[Task objective]: From the start of the material through the line containing "contrast equalizer: octaves 7, y [[0.6", write the lines out again, replacing "developed" with "edited" and leaving everything else as it is.

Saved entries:
▬▬▬▬▬▬▬▬▬▬

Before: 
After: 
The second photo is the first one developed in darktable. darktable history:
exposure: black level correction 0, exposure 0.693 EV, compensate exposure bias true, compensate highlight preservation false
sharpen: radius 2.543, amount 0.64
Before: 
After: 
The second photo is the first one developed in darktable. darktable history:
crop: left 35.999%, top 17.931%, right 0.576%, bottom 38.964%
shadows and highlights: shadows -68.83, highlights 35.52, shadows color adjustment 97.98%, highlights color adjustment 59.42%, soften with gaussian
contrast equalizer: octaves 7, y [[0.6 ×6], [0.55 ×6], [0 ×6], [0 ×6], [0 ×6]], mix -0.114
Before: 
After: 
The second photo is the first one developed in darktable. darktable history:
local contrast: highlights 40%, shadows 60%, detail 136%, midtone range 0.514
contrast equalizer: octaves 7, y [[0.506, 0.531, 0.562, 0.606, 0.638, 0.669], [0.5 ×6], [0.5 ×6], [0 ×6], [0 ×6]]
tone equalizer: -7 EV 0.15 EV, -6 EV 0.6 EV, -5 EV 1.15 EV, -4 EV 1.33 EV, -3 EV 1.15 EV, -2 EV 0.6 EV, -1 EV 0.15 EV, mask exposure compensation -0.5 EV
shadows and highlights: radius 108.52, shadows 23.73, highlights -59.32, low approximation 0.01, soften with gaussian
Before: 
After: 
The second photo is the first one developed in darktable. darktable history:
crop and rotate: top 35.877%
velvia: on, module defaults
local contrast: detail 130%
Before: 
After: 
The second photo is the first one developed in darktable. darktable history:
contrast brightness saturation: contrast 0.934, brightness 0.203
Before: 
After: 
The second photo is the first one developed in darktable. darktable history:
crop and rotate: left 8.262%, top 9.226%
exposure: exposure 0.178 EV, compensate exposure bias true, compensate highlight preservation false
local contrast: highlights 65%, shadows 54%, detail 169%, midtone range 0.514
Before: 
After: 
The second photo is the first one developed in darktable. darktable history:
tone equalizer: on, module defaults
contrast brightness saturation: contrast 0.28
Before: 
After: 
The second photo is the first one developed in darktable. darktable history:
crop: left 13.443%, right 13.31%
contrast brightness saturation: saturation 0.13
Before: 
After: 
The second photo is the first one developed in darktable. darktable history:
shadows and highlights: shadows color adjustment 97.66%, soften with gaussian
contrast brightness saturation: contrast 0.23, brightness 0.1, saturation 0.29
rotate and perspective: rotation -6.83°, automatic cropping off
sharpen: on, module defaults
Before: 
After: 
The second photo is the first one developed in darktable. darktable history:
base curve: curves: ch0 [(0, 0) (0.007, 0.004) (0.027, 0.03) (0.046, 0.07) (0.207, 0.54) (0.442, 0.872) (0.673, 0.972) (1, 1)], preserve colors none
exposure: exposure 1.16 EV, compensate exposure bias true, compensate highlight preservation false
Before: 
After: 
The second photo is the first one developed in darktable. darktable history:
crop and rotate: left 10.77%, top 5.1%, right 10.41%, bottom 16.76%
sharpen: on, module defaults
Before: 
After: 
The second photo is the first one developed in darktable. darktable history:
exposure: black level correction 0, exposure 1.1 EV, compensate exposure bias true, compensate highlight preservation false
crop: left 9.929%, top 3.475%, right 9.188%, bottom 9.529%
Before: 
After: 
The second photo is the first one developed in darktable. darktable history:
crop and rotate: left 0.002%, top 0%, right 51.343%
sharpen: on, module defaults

▬▬▬▬▬▬▬▬▬▬

[Written reply]:
Before: 
After: 
The second photo is the first one edited in darktable. darktable history:
exposure: black level correction 0, exposure 0.693 EV, compensate exposure bias true, compensate highlight preservation false
sharpen: radius 2.543, amount 0.64
Before: 
After: 
The second photo is the first one edited in darktable. darktable history:
crop: left 35.999%, top 17.931%, right 0.576%, bottom 38.964%
shadows and highlights: shadows -68.83, highlights 35.52, shadows color adjustment 97.98%, highlights color adjustment 59.42%, soften with gaussian
contrast equalizer: octaves 7, y [[0.6 ×6], [0.55 ×6], [0 ×6], [0 ×6], [0 ×6]], mix -0.114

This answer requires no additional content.